In the copy, include every entry exactly but none of its images.

** RECORDS FOR THIS EXERCISE follows **

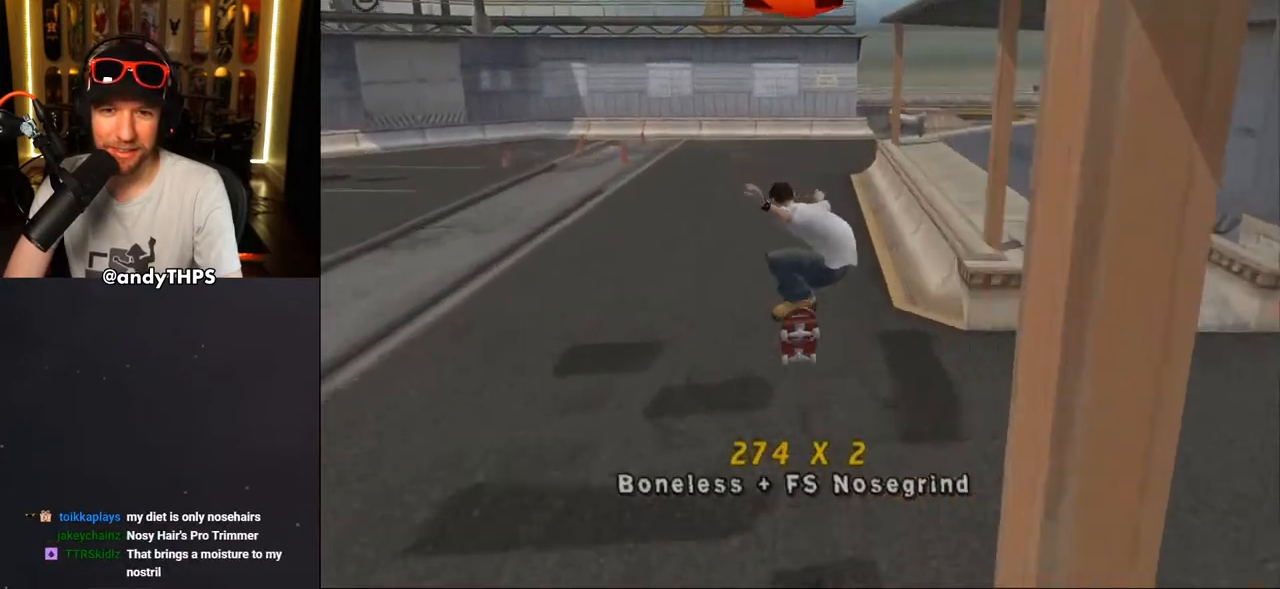
{"buttons": ["CROSS", "DPAD_UP"], "left_stick": "center", "right_stick": "center", "events": [[50, "R1", "up"], [250, "DPAD_UP", "down"], [367, "DPAD_UP", "up"], [450, "DPAD_UP", "down"]]}
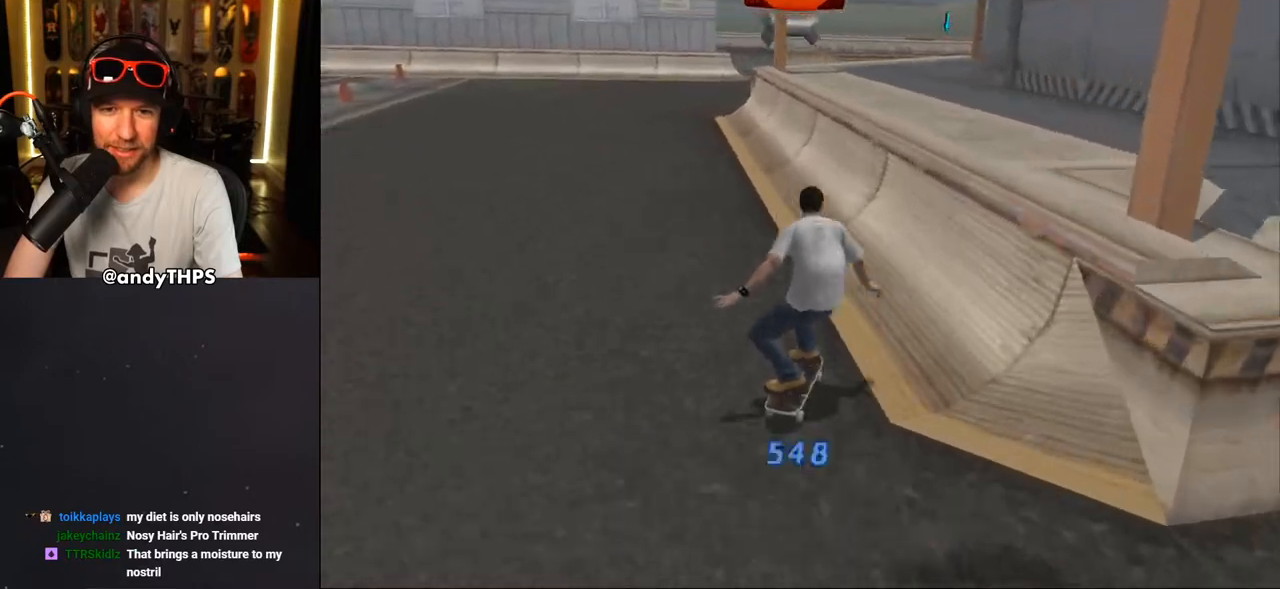
{"buttons": ["CROSS"], "left_stick": "center", "right_stick": "center", "events": [[17, "DPAD_UP", "up"], [100, "DPAD_UP", "down"], [117, "CROSS", "up"], [133, "TRIANGLE", "down"], [167, "DPAD_LEFT", "down"], [283, "DPAD_LEFT", "up"], [283, "DPAD_UP", "up"], [367, "TRIANGLE", "up"], [383, "CROSS", "down"]]}
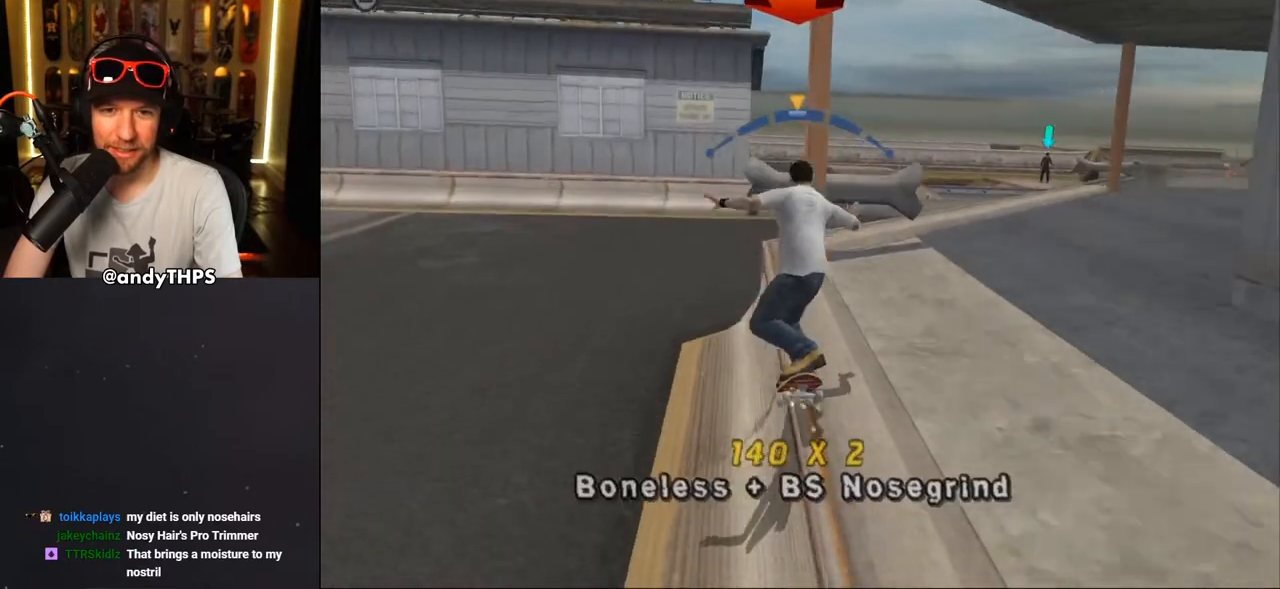
{"buttons": ["CROSS", "DPAD_LEFT"], "left_stick": "center", "right_stick": "center", "events": [[33, "DPAD_RIGHT", "down"], [83, "DPAD_RIGHT", "up"], [267, "DPAD_LEFT", "down"]]}
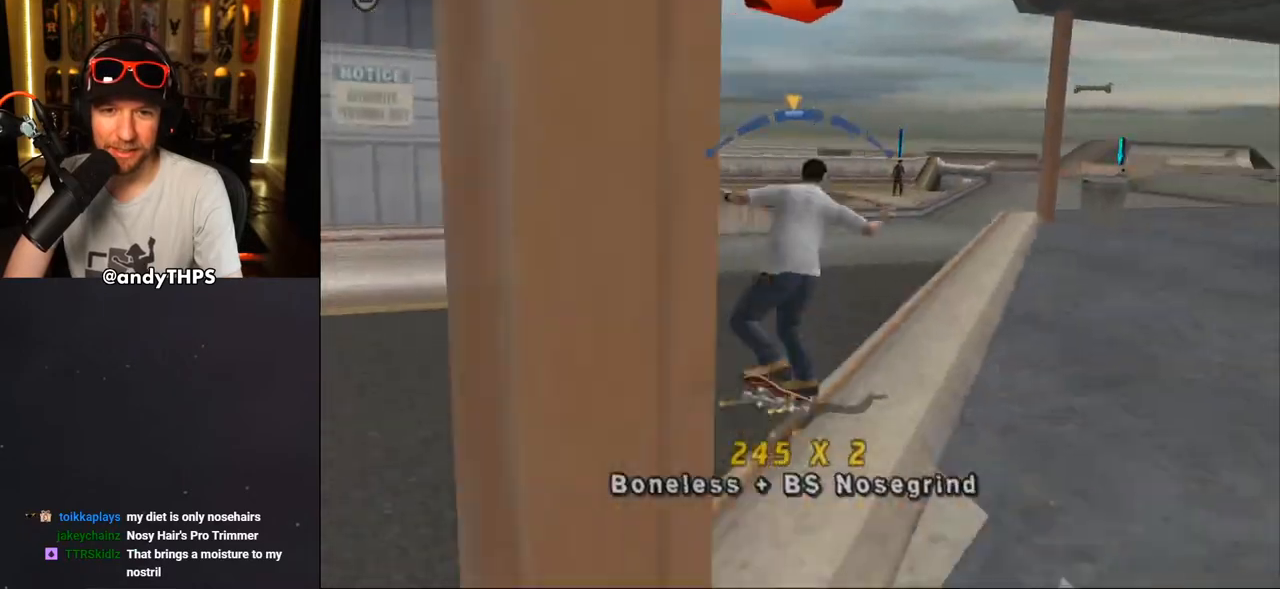
{"buttons": ["TRIANGLE", "DPAD_UP"], "left_stick": "center", "right_stick": "center", "events": [[33, "CROSS", "up"], [100, "DPAD_LEFT", "up"], [100, "DPAD_UP", "down"], [200, "DPAD_UP", "up"], [250, "DPAD_UP", "down"], [283, "TRIANGLE", "down"], [333, "DPAD_UP", "up"], [383, "DPAD_UP", "down"]]}
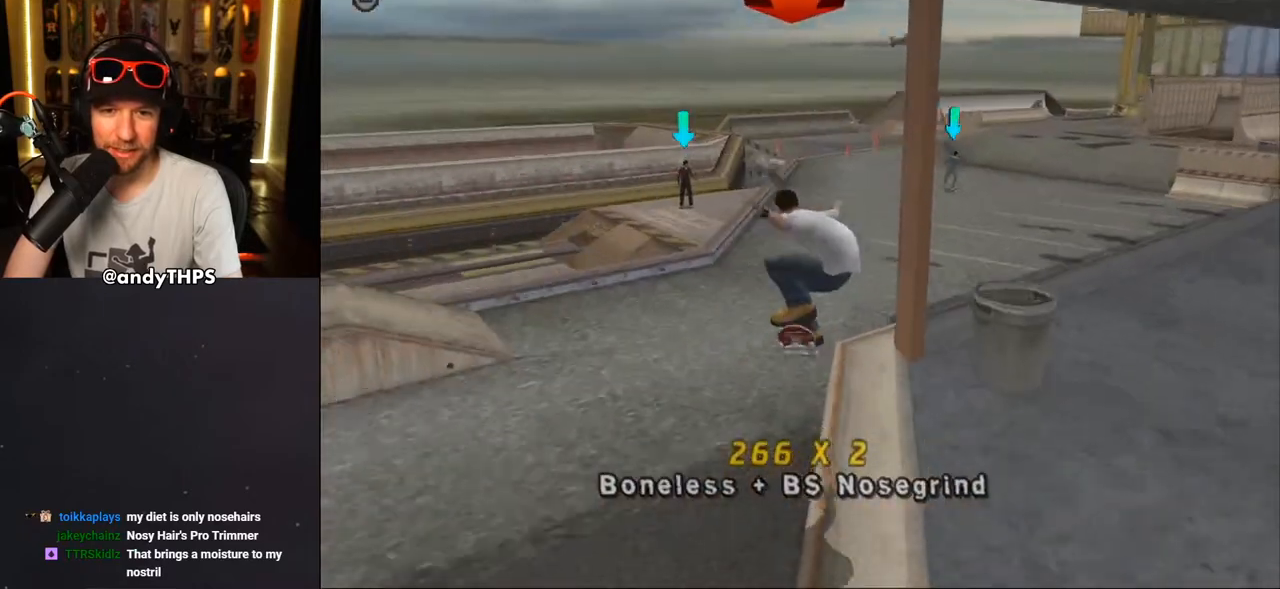
{"buttons": ["CROSS", "DPAD_UP"], "left_stick": "center", "right_stick": "center", "events": [[117, "CROSS", "down"], [150, "CROSS", "up"], [200, "TRIANGLE", "up"], [250, "CROSS", "down"], [267, "DPAD_UP", "up"], [300, "CROSS", "up"], [350, "CROSS", "down"], [467, "DPAD_UP", "down"]]}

** End of RECORDS FOR THIS EXERCISE **

◆ ANSWER SPACE ◆
{"buttons": ["CROSS", "DPAD_UP"], "left_stick": "center", "right_stick": "center", "events": [[50, "R1", "up"], [250, "DPAD_UP", "down"], [367, "DPAD_UP", "up"], [450, "DPAD_UP", "down"]]}
{"buttons": ["CROSS"], "left_stick": "center", "right_stick": "center", "events": [[17, "DPAD_UP", "up"], [100, "DPAD_UP", "down"], [117, "CROSS", "up"], [133, "TRIANGLE", "down"], [167, "DPAD_LEFT", "down"], [283, "DPAD_LEFT", "up"], [283, "DPAD_UP", "up"], [367, "TRIANGLE", "up"], [383, "CROSS", "down"]]}
{"buttons": ["CROSS", "DPAD_LEFT"], "left_stick": "center", "right_stick": "center", "events": [[33, "DPAD_RIGHT", "down"], [83, "DPAD_RIGHT", "up"], [267, "DPAD_LEFT", "down"]]}
{"buttons": ["TRIANGLE", "DPAD_UP"], "left_stick": "center", "right_stick": "center", "events": [[33, "CROSS", "up"], [100, "DPAD_LEFT", "up"], [100, "DPAD_UP", "down"], [200, "DPAD_UP", "up"], [250, "DPAD_UP", "down"], [283, "TRIANGLE", "down"], [333, "DPAD_UP", "up"], [383, "DPAD_UP", "down"]]}
{"buttons": ["CROSS", "DPAD_UP"], "left_stick": "center", "right_stick": "center", "events": [[117, "CROSS", "down"], [150, "CROSS", "up"], [200, "TRIANGLE", "up"], [250, "CROSS", "down"], [267, "DPAD_UP", "up"], [300, "CROSS", "up"], [350, "CROSS", "down"], [467, "DPAD_UP", "down"]]}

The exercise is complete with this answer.